■ EXERCISE INSTRUCTIONS
With the pictures excluded, output only the lines from the one containing "kantokassissa, jonka jälkeen" through the last line of the entries, unchanged.

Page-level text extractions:
-------------------------

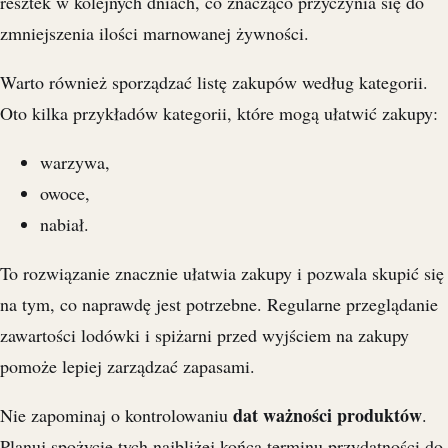
resztek w kolejnych dniach, co znacząco przyczynia się do
zmniejszenia ilości marnowanej żywności.
Warto również sporządzać listę zakupów według kategorii.
Oto kilka przykładów kategorii, które mogą ułatwić zakupy:
warzywa,
owoce,
nabiał.
To rozwiązanie znacznie ułatwia zakupy i pozwala skupić się
na tym, co naprawdę jest potrzebne. Regularne przeglądanie
zawartości lodówki i spiżarni przed wyjściem na zakupy
pomoże lepiej zarządzać zapasami.
dat ważności produktów
Nie zapominaj o kontrolowaniu
.
Planuj spożycie tych najbliżej końca terminu przydatności do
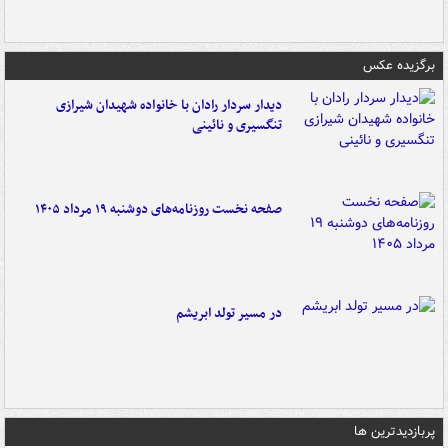
برگزیده عکس
دیدار سردار رادان با خانواده‌ شهیدان شیرازی
تنگسیری و نائینی
صفحه نخست روزنامه‌های دوشنبه ۱۹ مرداد ۱۴۰۵
در مسیر تولد ابریشم
پربازدیدترین ها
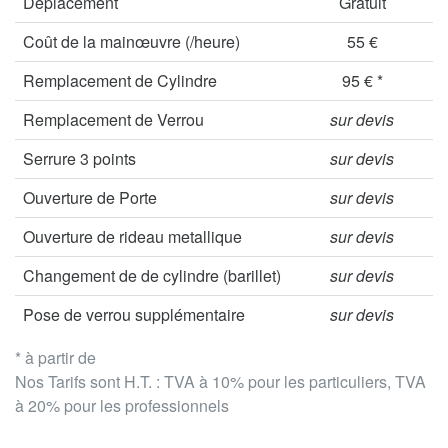
Déplacement
Gratuit
Coût de la mainœuvre (/heure)
55 €
Remplacement de Cylindre
95 € *
Remplacement de Verrou
sur devis
Serrure 3 points
sur devis
Ouverture de Porte
sur devis
Ouverture de rideau metallique
sur devis
Changement de de cylindre (barillet)
sur devis
Pose de verrou supplémentaire
sur devis
* à partir de
Nos Tarifs sont H.T. : TVA à 10% pour les particuliers, TVA
à 20% pour les professionnels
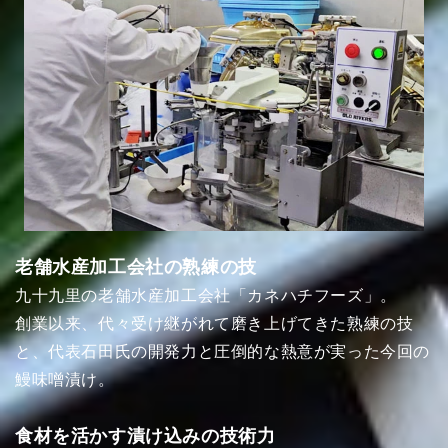
老舗水産加工会社の熟練の技
九十九里の老舗水産加工会社「カネハチフーズ」。
創業以来、代々受け継がれて磨き上げてきた熟練の技
と、代表石田氏の開発力と圧倒的な熱意が実った今回の
鰻味噌漬け。
食材を活かす漬け込みの技術力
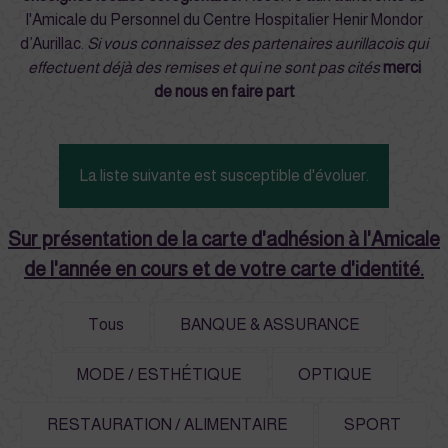
l'Amicale du Personnel du Centre Hospitalier Henir Mondor
d’Aurillac.
Si vous connaissez des partenaires aurillacois qui
effectuent déjà des remises et qui ne sont pas cités
merci
de nous en faire part
La liste suivante est susceptible d'évoluer.
Sur présentation de la carte d'adhésion à l'Amicale
de l'année en cours et de votre carte d'identité.
Tous
BANQUE & ASSURANCE
MODE / ESTHÉTIQUE
OPTIQUE
RESTAURATION / ALIMENTAIRE
SPORT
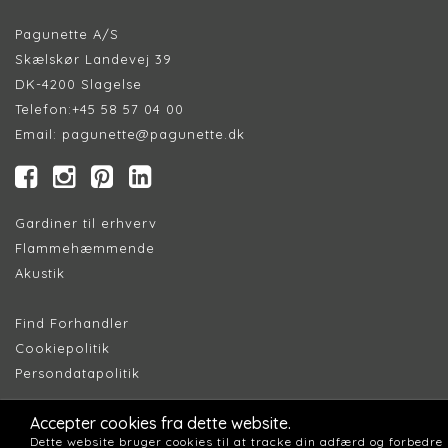
Pagunette A/S
Skælskør Landevej 39
DK-4200 Slagelse
Telefon:
+45 58 57 04 00
Email:
pagunette@pagunette.dk
Gardiner til erhverv
Flammehæmmende
Akustik
Find Forhandler
Cookiepolitik
Persondatapolitik
Accepter cookies fra dette website.
Dette website bruger cookies til at tracke din adfærd og forbedre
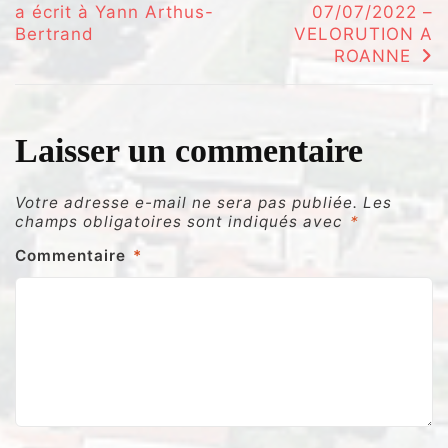
a écrit à Yann Arthus-
07/07/2022 –
de
Bertrand
VELORUTION A
l’article
ROANNE
Laisser un commentaire
Votre adresse e-mail ne sera pas publiée.
Les
champs obligatoires sont indiqués avec
*
Commentaire
*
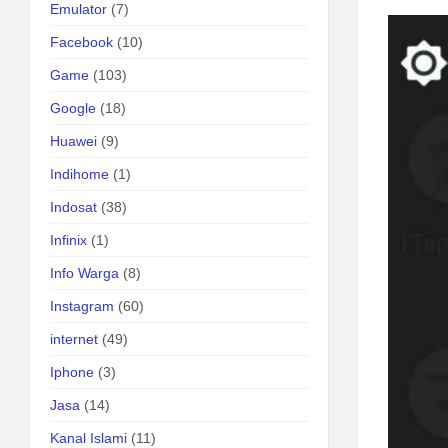
Emulator
(7)
Facebook
(10)
Game
(103)
Google
(18)
Huawei
(9)
Indihome
(1)
Indosat
(38)
Infinix
(1)
Info Warga
(8)
Instagram
(60)
internet
(49)
Iphone
(3)
Jasa
(14)
Kanal Islami
(11)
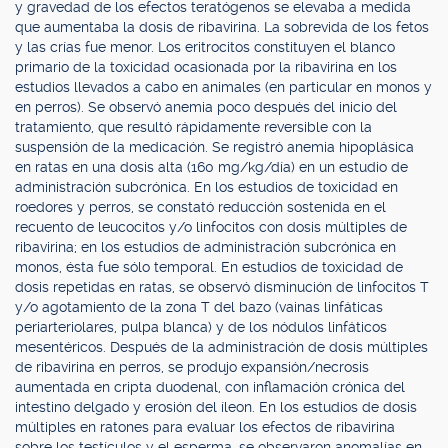
y gravedad de los efectos teratógenos se elevaba a medida
que aumentaba la dosis de ribavirina. La sobrevida de los fetos
y las crías fue menor. Los eritrocitos constituyen el blanco
primario de la toxicidad ocasionada por la ribavirina en los
estudios llevados a cabo en animales (en particular en monos y
en perros). Se observó anemia poco después del inicio del
tratamiento, que resultó rápidamente reversible con la
suspensión de la medicación. Se registró anemia hipoplásica
en ratas en una dosis alta (160 mg/kg/día) en un estudio de
administración subcrónica. En los estudios de toxicidad en
roedores y perros, se constató reducción sostenida en el
recuento de leucocitos y/o linfocitos con dosis múltiples de
ribavirina; en los estudios de administración subcrónica en
monos, ésta fue sólo temporal. En estudios de toxicidad de
dosis repetidas en ratas, se observó disminución de linfocitos T
y/o agotamiento de la zona T del bazo (vainas linfáticas
periarteriolares, pulpa blanca) y de los nódulos linfáticos
mesentéricos. Después de la administración de dosis múltiples
de ribavirina en perros, se produjo expansión/necrosis
aumentada en cripta duodenal, con inflamación crónica del
intestino delgado y erosión del íleon. En los estudios de dosis
múltiples en ratones para evaluar los efectos de ribavirina
sobre los testículos y el esperma, se observaron anomalías en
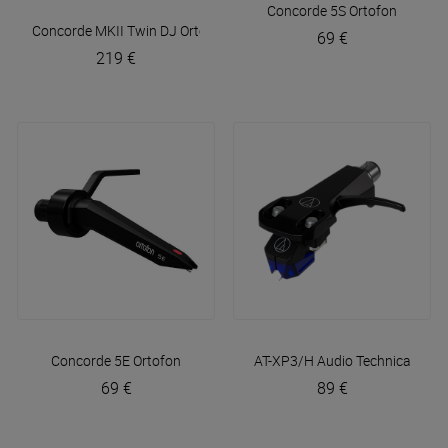
Concorde 5S
Ortofon
Concorde MKII Twin DJ
Ortofon
69 €
219 €
Concorde 5E
Ortofon
AT-XP3/H
Audio Technica
69 €
89 €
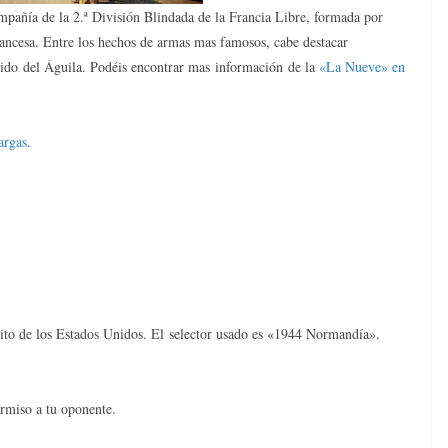
mpañía de la 2.ª División Blindada de la Francia Libre, formada por
francesa. Entre los hechos de armas mas famosos, cabe destacar
Nido del Águila. Podéis encontrar mas información de la
«La Nueve» en
argas
.
rcito de los Estados Unidos. El selector usado es «1944 Normandía».
permiso a tu oponente.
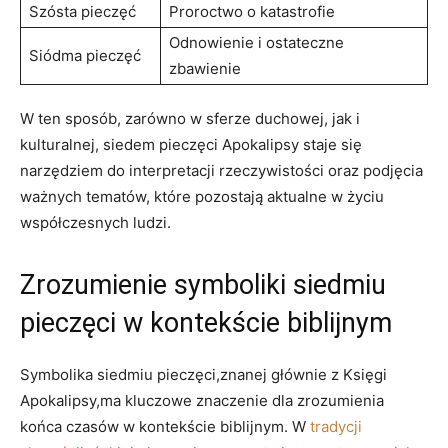
Szósta pieczęć
Proroctwo‍ o katastrofie
Odnowienie‌ i ostateczne ​
Siódma pieczęć
zbawienie
W ten ‌sposób,​ zarówno w sferze duchowej, jak‌ i‍
kulturalnej, siedem pieczęci⁣ Apokalipsy ⁤staje się
narzędziem do interpretacji ⁢rzeczywistości​ oraz podjęcia⁣
ważnych tematów, które pozostają ​aktualne w życiu
współczesnych ludzi.
Zrozumienie symboliki siedmiu
pieczęci w kontekście biblijnym
Symbolika siedmiu pieczęci,znanej głównie z⁣ Księgi
Apokalipsy,ma kluczowe znaczenie dla zrozumienia
końca czasów w kontekście biblijnym. W
tradycji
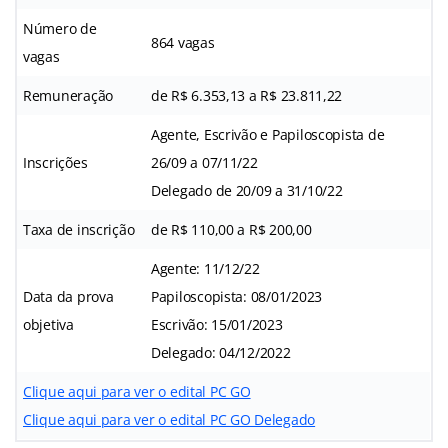
Número de
864 vagas
vagas
Remuneração
de R$ 6.353,13 a R$ 23.811,22
Agente, Escrivão e Papiloscopista de
Inscrições
26/09 a 07/11/22
Delegado de 20/09 a 31/10/22
Taxa de inscrição
de R$ 110,00 a R$ 200,00
Agente: 11/12/22
Data da prova
Papiloscopista: 08/01/2023
objetiva
Escrivão: 15/01/2023
Delegado: 04/12/2022
Clique aqui para ver o edital PC GO
Clique aqui para ver o edital PC GO Delegado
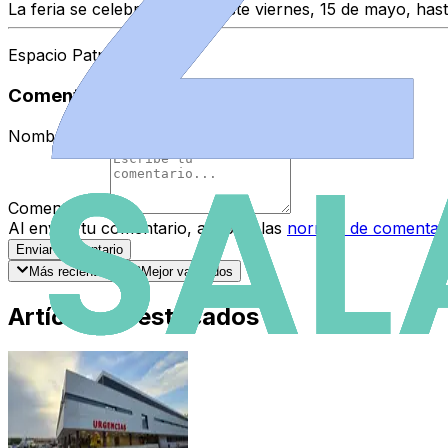
La feria se celebrará desde este viernes, 15 de mayo, has
Espacio Patrocinado
Comentarios
Nombre
*
Comentario
*
Al enviar tu comentario, aceptas las
normas de comentar
Enviar Comentario
Más recientes
Mejor valorados
Artículos Destacados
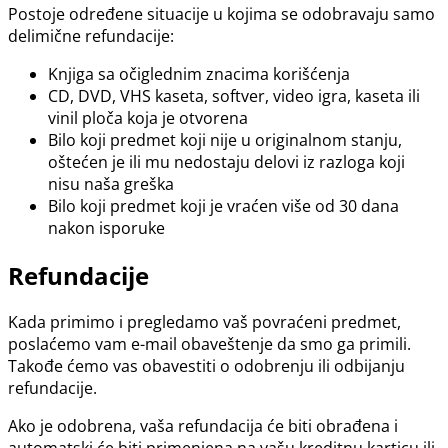
Postoje određene situacije u kojima se odobravaju samo
delimične refundacije:
Knjiga sa očiglednim znacima korišćenja
CD, DVD, VHS kaseta, softver, video igra, kaseta ili
vinil ploča koja je otvorena
Bilo koji predmet koji nije u originalnom stanju,
oštećen je ili mu nedostaju delovi iz razloga koji
nisu naša greška
Bilo koji predmet koji je vraćen više od 30 dana
nakon isporuke
Refundacije
Kada primimo i pregledamo vaš povraćeni predmet,
poslaćemo vam e-mail obaveštenje da smo ga primili.
Takođe ćemo vas obavestiti o odobrenju ili odbijanju
refundacije.
Ako je odobrena, vaša refundacija će biti obrađena i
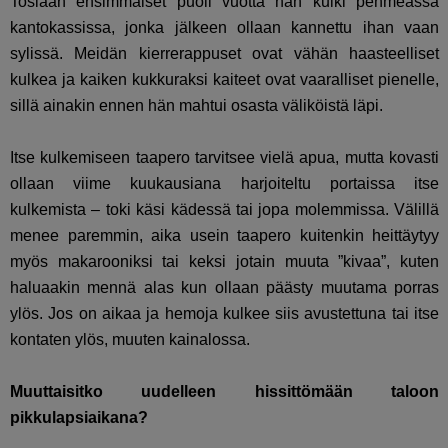
Tosiaan ensimmäiset puoli vuotta hän kulki pehmeässä
kantokassissa, jonka jälkeen ollaan kannettu ihan vaan
sylissä. Meidän kierrerappuset ovat vähän haasteelliset
kulkea ja kaiken kukkuraksi kaiteet ovat vaaralliset pienelle,
sillä ainakin ennen hän mahtui osasta väliköistä läpi.
Itse kulkemiseen taapero tarvitsee vielä apua, mutta kovasti
ollaan viime kuukausiana harjoiteltu portaissa itse
kulkemista – toki käsi kädessä tai jopa molemmissa. Välillä
menee paremmin, aika usein taapero kuitenkin heittäytyy
myös makarooniksi tai keksi jotain muuta ”kivaa”, kuten
haluaakin mennä alas kun ollaan päästy muutama porras
ylös. Jos on aikaa ja hemoja kulkee siis avustettuna tai itse
kontaten ylös, muuten kainalossa.
Muuttaisitko uudelleen hissittömään taloon
pikkulapsiaikana?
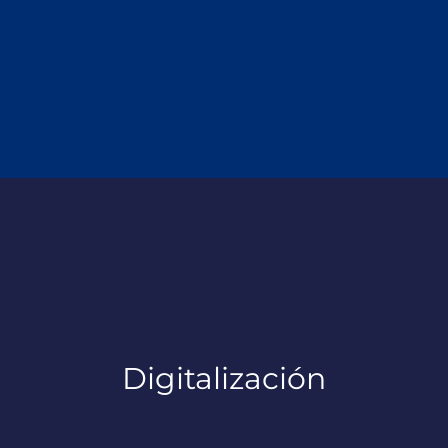
Digitalización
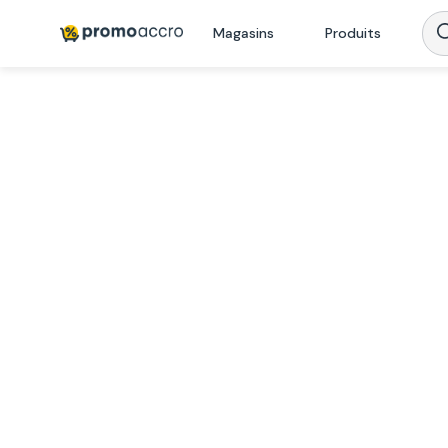
Magasins
Produits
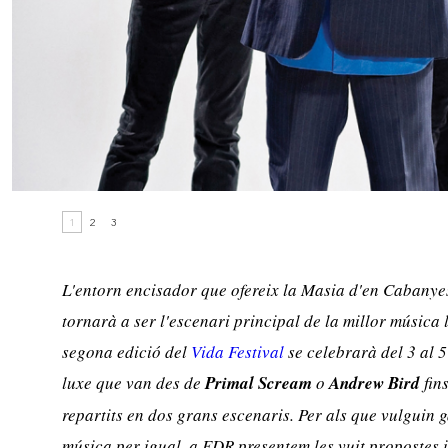
1
2
3
L'entorn encisador que ofereix la Masia d'en Cabanyes
tornarà a ser l'escenari principal de la millor música 
segona edició del
Vida Festival
se celebrarà del 3 al 5
luxe que van des de
Primal Scream
o
Andrew Bird
fin
repartits en dos grans escenaris. Per als que vulguin g
música per igual, a EDR presentem les vuit propostes 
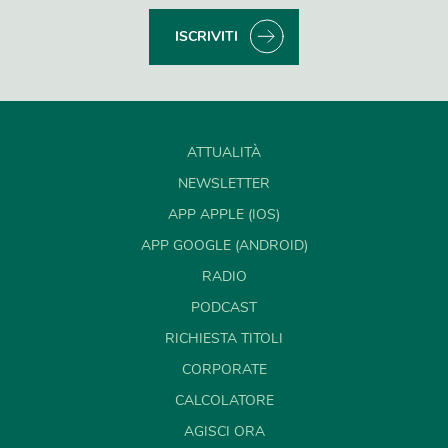
ISCRIVITI
ATTUALITÀ
NEWSLETTER
APP APPLE (IOS)
APP GOOGLE (ANDROID)
RADIO
PODCAST
RICHIESTA TITOLI
CORPORATE
CALCOLATORE
AGISCI ORA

-------------------------

■ ANSWER TO THE EXERCISE
kantokassissa, jonka jälkeen ollaan kannettu ihan vaan
sylissä. Meidän kierrerappuset ovat vähän haasteelliset
kulkea ja kaiken kukkuraksi kaiteet ovat vaaralliset pienelle,
sillä ainakin ennen hän mahtui osasta väliköistä läpi.
Itse kulkemiseen taapero tarvitsee vielä apua, mutta kovasti
ollaan viime kuukausiana harjoiteltu portaissa itse
kulkemista – toki käsi kädessä tai jopa molemmissa. Välillä
menee paremmin, aika usein taapero kuitenkin heittäytyy
myös makarooniksi tai keksi jotain muuta ”kivaa”, kuten
haluaakin mennä alas kun ollaan päästy muutama porras
ylös. Jos on aikaa ja hemoja kulkee siis avustettuna tai itse
kontaten ylös, muuten kainalossa.
Muuttaisitko uudelleen hissittömään taloon
pikkulapsiaikana?
Digitalización
Magasins
Produits
1
2
3
L'entorn encisador que ofereix la Masia d'en Cabanyes
tornarà a ser l'escenari principal de la millor música 
segona edició del
Vida Festival
se celebrarà del 3 al 5
luxe que van des de
Primal Scream
o
Andrew Bird
fin
repartits en dos grans escenaris. Per als que vulguin g
música per igual, a EDR presentem les vuit propostes 
ISCRIVITI
ATTUALITÀ
NEWSLETTER
APP APPLE (IOS)
APP GOOGLE (ANDROID)
RADIO
PODCAST
RICHIESTA TITOLI
CORPORATE
CALCOLATORE
AGISCI ORA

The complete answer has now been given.